L’autre prescription inédite de la loi est que l’interdiction a été élargie aux agents des entités et organismes internationaux installés au Bénin. « Les dispositions de l’alinéa 2 du présent article sont également applicables aux agents des entités ou organismes nationaux ou internationaux opérant sur le territoire national et dont les activités concourent à la réalisation des missions des personnels et agents ci-dessus visés, nonobstant les stipulations des conventions d’établissement », stipule l’alinéa 3 de l’article 2. Le dernier alinéa se veut aussi avant-gardiste. Il proscrit « la grève de solidarité ». Mais ce n’est pas tout.
L’article 11 nouveau de la loi prévoit des sanctions plus sévères comme la privation de liberté pour les auteurs de violation de la loi. « Toute grève qui ne respecte pas les dispositions de la présente loi est illégale et ses auteurs sont passibles de révocation ou de licenciement de plein droit, sans préjudice des sanctions pénales. La violation de l’interdiction de grève est punie d’une amende de 1 à 5 millions F Cfa et d’une peine d’emprisonnement de 3 mois à 2 ans », lit-on.
Réactions
Désormais donc, l’interdiction du droit de grève au Bénin concerne les agents des organisations internationales spécialisées dans les secteurs ciblés par la loi. Le syndicat local de l’Agence pour la sécurité de la navigation aérienne en Afrique et à Madagascar (Ascena) est l’un de ces organismes internationaux ciblés par cette loi. Vendredi 23 septembre dernier, une grève déclenchée par l’Union syndicale des agents de cette organisation a paralysé le ciel béninois et africain, voire international pendant quelques heures avant qu’un compromis ne soit trouvé entre les grévistes et la direction de l’Agence.

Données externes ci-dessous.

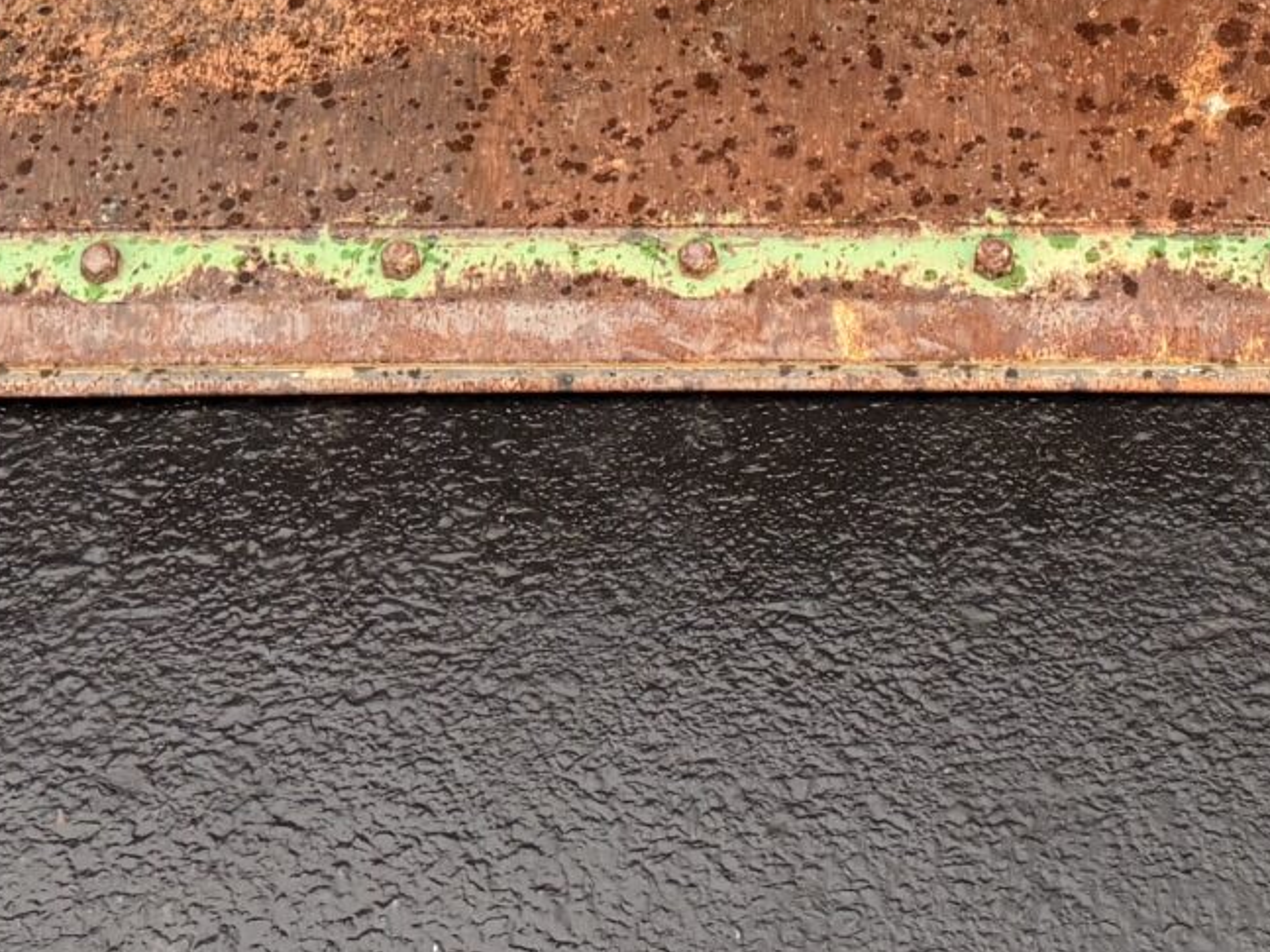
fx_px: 3485
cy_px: -251
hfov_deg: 20.5
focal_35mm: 95
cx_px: 917
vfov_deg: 14.9
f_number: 1.78
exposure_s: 1/204
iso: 125
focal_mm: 6.76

Mais au regard de la nouvelle législation, les agents en poste au Bénin pour le compte de l’Asecna ne pourront ni observer une grève de solidarité en soutien à leurs camarades des autres pays africains, ni initier un mouvement de débrayage. Antoine Mindé, secrétaire général de l’Asecna Bénin, en convient : « Il est vrai, l’Etat peut utiliser les moyens qu’il juge appropriés pour préserver la sécurité et autres, tels qu’énumérés dans les articles. Donc, c’est compréhensible ! Nous sommes aussi des citoyens et nous ne pouvons pas dire que c’est mauvais », a-t-il reconnu. Toutefois, Antoine Mindé se pose des questions sur les « sanctions» et le fait que la loi cible les « entités et organismes internationaux » installés au Bénin. « Si ce n’est pas possible, on n’allait pas le faire… Moi, j’ai un problème politique que j’ai réglé… Le gouvernement a dit que ce n’est pas bon, j’ai lu l’exposé des motifs, j’ai vu que c’est dans l’ordre de mes attributions, que c’est constitutionnel et que je peux le faire… », a répondu le député Orden Alladatin, président de la commission des lois de l’Assemblée nationale, joint par téléphone. Mais « …il est arrivé qu’on ait fait des choses et l’international a réagi et on a ajusté… », a-t-il ajouté. L’Organisation internationale du travail a en effet émis un avis sur la loi d’octobre 2018.